Additional structure is sometimes installed over concrete slab subfloors in order to provide a level foundation that’s suitable for the installation of underlayment and flooring. This type of structure may be used when bearing conditions require it or groundwater is present.
Placing a solid subfloor over the joists, covering it with underlayment and then layering that with flooring provides a more stable surface. It also helps to assure that the joists support most of the load of the floor.
 Types of subfloor
- High strength.
- High panel shear.
- Moisture resistance.
- Chemical and fire resistance.
- Impact resistance.
The thickness of a plywood subfloor depends on the distance between joists. Thinner plywood can be used when joists are close together, but slightly thicker plywood is recommended when there is more than 40cm between joists.

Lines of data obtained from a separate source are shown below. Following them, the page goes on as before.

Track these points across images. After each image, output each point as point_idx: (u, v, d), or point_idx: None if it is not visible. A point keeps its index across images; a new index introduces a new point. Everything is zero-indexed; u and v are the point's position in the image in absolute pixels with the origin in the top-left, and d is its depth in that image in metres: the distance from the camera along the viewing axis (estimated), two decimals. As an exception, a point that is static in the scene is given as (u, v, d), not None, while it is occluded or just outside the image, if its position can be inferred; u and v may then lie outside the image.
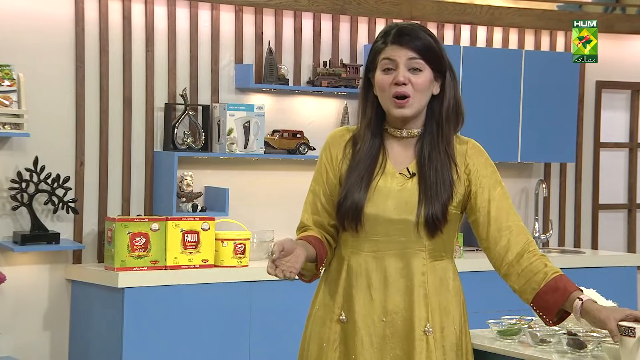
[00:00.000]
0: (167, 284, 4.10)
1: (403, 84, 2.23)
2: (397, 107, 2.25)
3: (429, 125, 2.30)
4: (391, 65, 2.25)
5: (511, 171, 5.46)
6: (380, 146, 2.29)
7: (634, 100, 5.81)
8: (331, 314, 2.31)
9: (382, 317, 2.26)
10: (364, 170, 2.27)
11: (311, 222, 2.32)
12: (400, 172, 2.29)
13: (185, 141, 4.48)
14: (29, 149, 4.20)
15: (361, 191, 2.25)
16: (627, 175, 5.82)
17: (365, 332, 2.27)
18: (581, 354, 2.67)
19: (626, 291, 5.06)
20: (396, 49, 2.24)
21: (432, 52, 2.26)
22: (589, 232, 5.67)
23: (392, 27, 2.29)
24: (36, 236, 4.12)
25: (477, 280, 4.80)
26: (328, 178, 2.32)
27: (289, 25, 4.82)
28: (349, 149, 2.32)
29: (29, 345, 4.23)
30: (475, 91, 5.02)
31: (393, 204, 2.25)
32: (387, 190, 2.26)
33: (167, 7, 4.51)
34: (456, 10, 5.16)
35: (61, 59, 4.29)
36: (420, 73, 2.25)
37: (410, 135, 2.30)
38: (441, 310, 2.30)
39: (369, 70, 2.32)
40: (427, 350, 2.26)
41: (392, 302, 2.27)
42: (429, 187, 2.25)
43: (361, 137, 2.30)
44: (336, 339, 2.29)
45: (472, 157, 2.33)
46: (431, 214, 2.23)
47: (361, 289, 2.27)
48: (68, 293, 4.30)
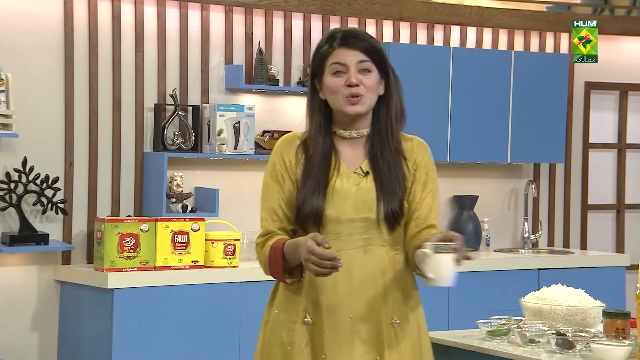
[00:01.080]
0: (157, 285, 4.09)
1: (356, 84, 2.31)
2: (351, 105, 2.32)
3: (376, 125, 2.38)
4: (341, 68, 2.32)
5: (500, 172, 5.48)
6: (332, 148, 2.36)
7: (623, 101, 5.83)
8: (294, 317, 2.33)
9: (350, 315, 2.31)
10: (319, 173, 2.34)
11: (275, 228, 2.36)
12: (354, 172, 2.36)
13: (175, 142, 4.48)
14: (18, 149, 4.19)
15: (319, 195, 2.31)
16: (615, 176, 5.84)
17: (333, 331, 2.30)
18: (570, 353, 2.68)
19: (615, 291, 5.07)
20: (345, 52, 2.32)
21: (378, 53, 2.35)
22: (578, 233, 5.69)
23: (336, 32, 2.36)
24: (25, 237, 4.10)
25: (466, 280, 4.81)
26: (285, 185, 2.37)
27: (279, 26, 4.81)
28: (300, 154, 2.38)
29: (17, 346, 4.21)
30: (465, 92, 5.03)
31: (352, 204, 2.32)
32: (345, 191, 2.33)
33: (156, 7, 4.51)
34: (446, 11, 5.17)
35: (50, 59, 4.27)
36: (370, 74, 2.34)
37: (359, 136, 2.38)
38: (404, 301, 2.36)
39: (314, 75, 2.38)
40: (396, 341, 2.32)
41: (359, 298, 2.31)
42: (384, 183, 2.33)
43: (312, 141, 2.37)
44: (302, 341, 2.32)
45: (418, 154, 2.41)
46: (390, 209, 2.32)
47: (326, 289, 2.31)
48: (57, 294, 4.29)
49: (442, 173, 6.08)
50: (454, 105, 5.01)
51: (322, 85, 2.35)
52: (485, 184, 5.42)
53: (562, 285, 3.03)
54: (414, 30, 5.17)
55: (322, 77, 2.35)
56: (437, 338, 2.95)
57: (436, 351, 2.96)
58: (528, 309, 2.97)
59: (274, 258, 2.30)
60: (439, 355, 2.94)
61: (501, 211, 5.48)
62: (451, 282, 2.21)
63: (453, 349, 2.87)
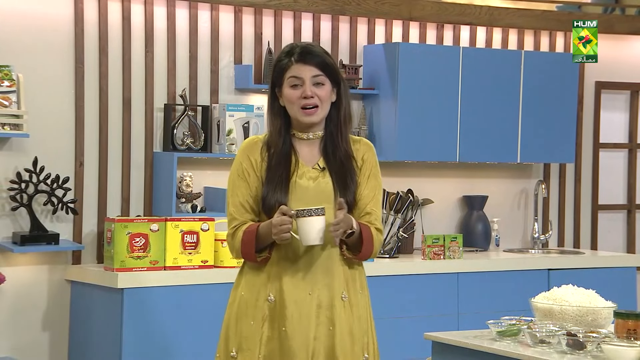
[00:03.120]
0: (167, 285, 4.10)
1: (310, 97, 2.69)
2: (306, 116, 2.71)
3: (328, 128, 2.76)
4: (298, 82, 2.70)
5: (510, 172, 5.46)
6: (291, 148, 2.74)
7: (633, 100, 5.81)
8: (258, 295, 2.71)
9: (309, 292, 2.69)
10: (282, 170, 2.70)
11: (245, 219, 2.72)
12: (313, 167, 2.73)
13: (184, 142, 4.48)
14: (29, 149, 4.20)
15: (282, 189, 2.68)
16: (626, 176, 5.82)
17: (294, 307, 2.67)
18: (580, 354, 2.67)
19: (625, 292, 5.06)
20: (301, 67, 2.70)
21: (330, 67, 2.72)
22: (588, 233, 5.67)
23: (293, 47, 2.73)
24: (35, 237, 4.12)
25: (476, 280, 4.81)
26: (252, 181, 2.72)
27: (289, 26, 4.82)
28: (264, 153, 2.75)
29: (28, 345, 4.22)
30: (475, 92, 5.02)
31: (312, 195, 2.69)
32: (305, 185, 2.71)
33: (166, 8, 4.51)
34: (456, 10, 5.16)
35: (61, 60, 4.29)
36: (323, 87, 2.72)
37: (315, 137, 2.76)
38: (352, 280, 2.75)
39: (274, 84, 2.75)
40: (345, 314, 2.70)
41: (318, 277, 2.69)
42: (339, 177, 2.71)
43: (273, 142, 2.74)
44: (264, 317, 2.69)
45: (364, 153, 2.79)
46: (347, 200, 2.69)
47: (289, 269, 2.69)
48: (67, 294, 4.30)
49: (451, 173, 6.09)
50: (463, 105, 5.00)
51: (282, 94, 2.73)
52: (495, 184, 5.41)
53: (572, 286, 3.02)
54: (423, 30, 5.16)
55: (281, 87, 2.73)
56: (447, 338, 2.94)
57: (446, 351, 2.96)
58: (538, 310, 2.96)
59: (248, 241, 2.67)
60: (449, 355, 2.94)
61: (511, 211, 5.47)
62: (318, 241, 2.60)
63: (463, 350, 2.86)
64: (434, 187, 5.21)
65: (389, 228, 4.88)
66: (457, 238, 4.81)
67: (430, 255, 4.74)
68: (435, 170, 5.23)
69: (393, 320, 4.53)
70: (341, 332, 2.68)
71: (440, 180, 5.25)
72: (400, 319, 4.56)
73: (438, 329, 3.86)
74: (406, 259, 4.82)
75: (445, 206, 5.26)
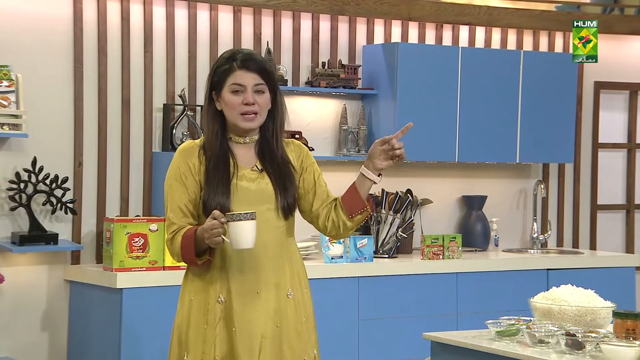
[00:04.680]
0: (166, 285, 4.09)
1: (252, 103, 2.72)
2: (245, 122, 2.74)
3: (264, 133, 2.80)
4: (239, 88, 2.73)
5: (510, 172, 5.47)
6: (228, 151, 2.76)
7: (632, 100, 5.81)
8: (208, 299, 2.71)
9: (257, 290, 2.71)
10: (221, 172, 2.72)
11: (183, 223, 2.73)
12: (251, 169, 2.76)
13: (183, 141, 4.48)
14: (28, 149, 4.20)
15: (223, 192, 2.70)
16: (625, 176, 5.82)
17: (242, 306, 2.69)
18: (579, 354, 2.67)
19: (624, 292, 5.06)
20: (244, 74, 2.73)
21: (270, 75, 2.76)
22: (587, 233, 5.68)
23: (235, 53, 2.76)
24: (34, 237, 4.11)
25: (475, 280, 4.81)
26: (189, 185, 2.73)
27: (288, 26, 4.82)
28: (202, 156, 2.76)
29: (27, 346, 4.22)
30: (474, 92, 5.02)
31: (254, 196, 2.72)
32: (246, 186, 2.73)
33: (165, 8, 4.51)
34: (455, 10, 5.16)
35: (60, 60, 4.28)
36: (263, 94, 2.75)
37: (251, 141, 2.80)
38: (297, 277, 2.78)
39: (212, 88, 2.76)
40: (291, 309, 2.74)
41: (264, 276, 2.72)
42: (278, 180, 2.75)
43: (210, 145, 2.75)
44: (217, 319, 2.70)
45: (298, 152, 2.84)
46: (287, 202, 2.74)
47: (236, 270, 2.70)
48: (66, 294, 4.30)
49: (450, 173, 6.09)
50: (462, 105, 5.00)
51: (220, 99, 2.75)
52: (494, 184, 5.41)
53: (571, 286, 3.02)
54: (422, 30, 5.16)
55: (221, 92, 2.74)
56: (446, 338, 2.94)
57: (445, 351, 2.96)
58: (537, 310, 2.96)
59: (187, 245, 2.67)
60: (448, 355, 2.94)
61: (510, 211, 5.47)
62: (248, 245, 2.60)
63: (462, 350, 2.86)
64: (433, 187, 5.21)
65: (388, 228, 4.88)
66: (456, 238, 4.81)
67: (429, 255, 4.74)
68: (435, 170, 5.23)
69: (392, 320, 4.53)
70: (287, 329, 2.71)
71: (439, 180, 5.25)
72: (399, 319, 4.56)
73: (437, 329, 3.86)
74: (405, 259, 4.82)
75: (444, 206, 5.26)
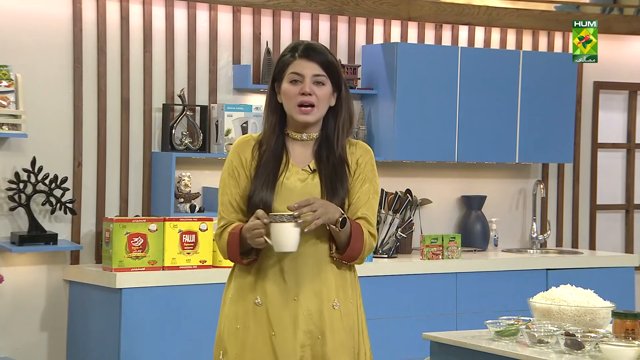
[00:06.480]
0: (165, 285, 4.10)
1: (309, 94, 2.60)
2: (301, 114, 2.62)
3: (325, 131, 2.66)
4: (298, 77, 2.62)
5: (509, 172, 5.47)
6: (283, 147, 2.65)
7: (632, 100, 5.81)
8: (246, 298, 2.63)
9: (294, 297, 2.59)
10: (270, 169, 2.62)
11: (232, 219, 2.66)
12: (303, 169, 2.64)
13: (183, 142, 4.48)
14: (27, 149, 4.20)
15: (268, 189, 2.60)
16: (624, 176, 5.83)
17: (279, 312, 2.59)
18: (579, 354, 2.67)
19: (624, 292, 5.06)
20: (304, 63, 2.61)
21: (333, 68, 2.63)
22: (586, 233, 5.68)
23: (299, 44, 2.65)
24: (34, 237, 4.11)
25: (475, 280, 4.81)
26: (241, 180, 2.65)
27: (287, 26, 4.82)
28: (255, 151, 2.67)
29: (26, 346, 4.22)
30: (473, 92, 5.02)
31: (298, 197, 2.58)
32: (292, 186, 2.62)
33: (165, 8, 4.51)
34: (454, 10, 5.16)
35: (59, 60, 4.28)
36: (323, 86, 2.62)
37: (309, 139, 2.67)
38: (343, 287, 2.64)
39: (275, 80, 2.66)
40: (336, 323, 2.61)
41: (305, 283, 2.59)
42: (329, 182, 2.61)
43: (266, 140, 2.66)
44: (253, 321, 2.61)
45: (360, 156, 2.68)
46: None
47: (274, 274, 2.60)
48: (66, 294, 4.30)
49: (450, 173, 6.10)
50: (462, 105, 5.00)
51: (280, 90, 2.64)
52: (494, 184, 5.41)
53: (571, 286, 3.02)
54: (422, 30, 5.17)
55: (281, 82, 2.64)
56: (445, 338, 2.94)
57: (444, 351, 2.96)
58: (537, 309, 2.96)
59: (233, 242, 2.60)
60: (447, 355, 2.94)
61: (509, 211, 5.47)
62: (290, 248, 2.51)
63: (461, 349, 2.86)
64: (432, 187, 5.21)
65: (387, 228, 4.88)
66: (456, 238, 4.81)
67: (428, 255, 4.74)
68: (434, 170, 5.24)
69: (391, 320, 4.54)
70: (333, 341, 2.58)
71: (438, 180, 5.25)
72: (398, 319, 4.56)
73: (436, 328, 3.86)
74: (405, 259, 4.82)
75: (443, 206, 5.26)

Subfloors can also be made from oriented strand board (OSB). OSB has similar properties to plywood and is suitable for load-bearing applications. It can be more cost-effective than plywood. Impermeability to water can be achieved through the use of additional membranes.

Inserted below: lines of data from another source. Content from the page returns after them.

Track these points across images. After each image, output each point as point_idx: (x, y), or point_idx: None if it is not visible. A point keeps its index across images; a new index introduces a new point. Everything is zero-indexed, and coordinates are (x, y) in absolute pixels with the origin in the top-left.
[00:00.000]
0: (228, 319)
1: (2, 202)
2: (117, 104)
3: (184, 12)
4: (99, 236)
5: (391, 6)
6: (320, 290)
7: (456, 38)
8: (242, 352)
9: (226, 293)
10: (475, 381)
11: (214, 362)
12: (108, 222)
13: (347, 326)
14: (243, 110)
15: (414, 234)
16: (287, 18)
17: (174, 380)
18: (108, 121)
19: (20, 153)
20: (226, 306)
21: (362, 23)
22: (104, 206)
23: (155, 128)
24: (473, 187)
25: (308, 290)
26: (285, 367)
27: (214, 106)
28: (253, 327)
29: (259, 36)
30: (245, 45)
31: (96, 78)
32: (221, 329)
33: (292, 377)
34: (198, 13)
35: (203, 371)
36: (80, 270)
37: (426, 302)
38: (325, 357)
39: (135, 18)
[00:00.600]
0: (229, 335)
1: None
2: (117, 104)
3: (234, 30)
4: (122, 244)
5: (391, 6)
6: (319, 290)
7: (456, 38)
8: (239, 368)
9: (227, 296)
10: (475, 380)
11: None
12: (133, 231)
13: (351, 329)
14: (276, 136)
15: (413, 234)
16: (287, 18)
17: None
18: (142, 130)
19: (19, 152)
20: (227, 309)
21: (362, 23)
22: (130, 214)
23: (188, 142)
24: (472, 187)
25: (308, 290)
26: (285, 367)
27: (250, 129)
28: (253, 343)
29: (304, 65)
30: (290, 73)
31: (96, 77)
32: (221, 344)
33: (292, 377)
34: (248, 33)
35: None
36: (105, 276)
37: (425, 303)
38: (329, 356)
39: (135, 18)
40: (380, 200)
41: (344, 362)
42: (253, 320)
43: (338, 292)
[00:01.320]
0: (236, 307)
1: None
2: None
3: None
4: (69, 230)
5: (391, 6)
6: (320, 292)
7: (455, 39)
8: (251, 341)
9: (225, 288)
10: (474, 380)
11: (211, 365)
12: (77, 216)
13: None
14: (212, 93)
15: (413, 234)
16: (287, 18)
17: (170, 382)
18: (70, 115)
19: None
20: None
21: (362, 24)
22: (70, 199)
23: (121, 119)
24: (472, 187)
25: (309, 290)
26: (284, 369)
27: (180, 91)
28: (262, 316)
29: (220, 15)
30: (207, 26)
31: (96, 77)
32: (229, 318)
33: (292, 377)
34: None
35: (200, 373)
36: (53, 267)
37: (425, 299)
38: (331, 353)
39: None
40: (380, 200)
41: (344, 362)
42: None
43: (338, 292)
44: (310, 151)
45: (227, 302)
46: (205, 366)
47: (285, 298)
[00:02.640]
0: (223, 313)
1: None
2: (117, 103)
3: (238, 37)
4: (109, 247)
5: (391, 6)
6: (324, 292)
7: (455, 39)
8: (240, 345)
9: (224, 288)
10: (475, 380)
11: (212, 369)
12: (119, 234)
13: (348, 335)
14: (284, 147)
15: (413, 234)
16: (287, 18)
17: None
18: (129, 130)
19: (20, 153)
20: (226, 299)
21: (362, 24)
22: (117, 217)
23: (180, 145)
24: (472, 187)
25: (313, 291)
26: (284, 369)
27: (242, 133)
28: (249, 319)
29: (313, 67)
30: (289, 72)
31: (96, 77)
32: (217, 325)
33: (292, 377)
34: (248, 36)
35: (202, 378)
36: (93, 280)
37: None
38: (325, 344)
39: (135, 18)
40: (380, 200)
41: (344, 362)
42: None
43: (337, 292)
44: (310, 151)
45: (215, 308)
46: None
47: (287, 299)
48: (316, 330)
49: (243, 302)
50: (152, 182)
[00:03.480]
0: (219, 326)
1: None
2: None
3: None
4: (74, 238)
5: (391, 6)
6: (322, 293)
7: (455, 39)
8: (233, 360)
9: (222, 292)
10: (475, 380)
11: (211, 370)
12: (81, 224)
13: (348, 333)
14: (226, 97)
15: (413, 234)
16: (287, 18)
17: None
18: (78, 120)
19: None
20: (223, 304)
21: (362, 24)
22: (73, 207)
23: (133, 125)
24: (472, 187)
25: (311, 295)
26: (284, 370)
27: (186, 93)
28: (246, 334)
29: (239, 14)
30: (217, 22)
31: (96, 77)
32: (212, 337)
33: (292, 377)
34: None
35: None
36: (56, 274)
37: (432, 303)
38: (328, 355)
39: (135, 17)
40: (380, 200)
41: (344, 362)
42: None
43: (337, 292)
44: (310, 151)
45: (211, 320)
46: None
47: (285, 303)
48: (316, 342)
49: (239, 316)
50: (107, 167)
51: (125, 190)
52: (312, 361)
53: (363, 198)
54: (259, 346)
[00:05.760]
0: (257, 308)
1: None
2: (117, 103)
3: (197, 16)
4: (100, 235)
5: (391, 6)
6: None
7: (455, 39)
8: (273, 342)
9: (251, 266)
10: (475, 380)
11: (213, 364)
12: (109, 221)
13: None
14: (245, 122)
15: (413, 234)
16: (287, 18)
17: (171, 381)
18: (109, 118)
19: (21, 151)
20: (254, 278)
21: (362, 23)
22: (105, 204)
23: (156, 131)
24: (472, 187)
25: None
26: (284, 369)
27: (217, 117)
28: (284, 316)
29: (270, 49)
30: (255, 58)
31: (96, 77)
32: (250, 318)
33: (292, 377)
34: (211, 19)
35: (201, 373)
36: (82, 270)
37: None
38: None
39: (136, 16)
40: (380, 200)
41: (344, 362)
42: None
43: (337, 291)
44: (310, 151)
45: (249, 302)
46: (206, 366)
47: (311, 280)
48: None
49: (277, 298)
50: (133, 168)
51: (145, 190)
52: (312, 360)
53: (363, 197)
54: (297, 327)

Another type of subfloor is high-performance engineered panels. Like plywood and OSB, these panels are designed for load bearing applications. They have built in moisture resistance and are manufactured with special resins to reduce other issues - such as swelling - associated with some subfloors.
 Problems with subfloors
Issues with subfloors can arise due to problems with installation, use of unsuitable materials or damage caused by dampness. These problems can be minor (resulting in squeaking or sagging) or they can be major (resulting in significant movement or total failure).
- Sunken sections.
- Smelling damp.
- Shifting or bouncing floors.
- Rocking or loose fixtures and fittings.
- Cracking tile flooring.
- Dipping or buldging.
- Bubbling linoleum floor.
A vapour or moisture barrier installed over the subfloor can sometimes help to reduce seasonal fluctuations brought about by changes in humidity and heat, but serious moisture issues may require more significant remediation measures including subfloor replacement.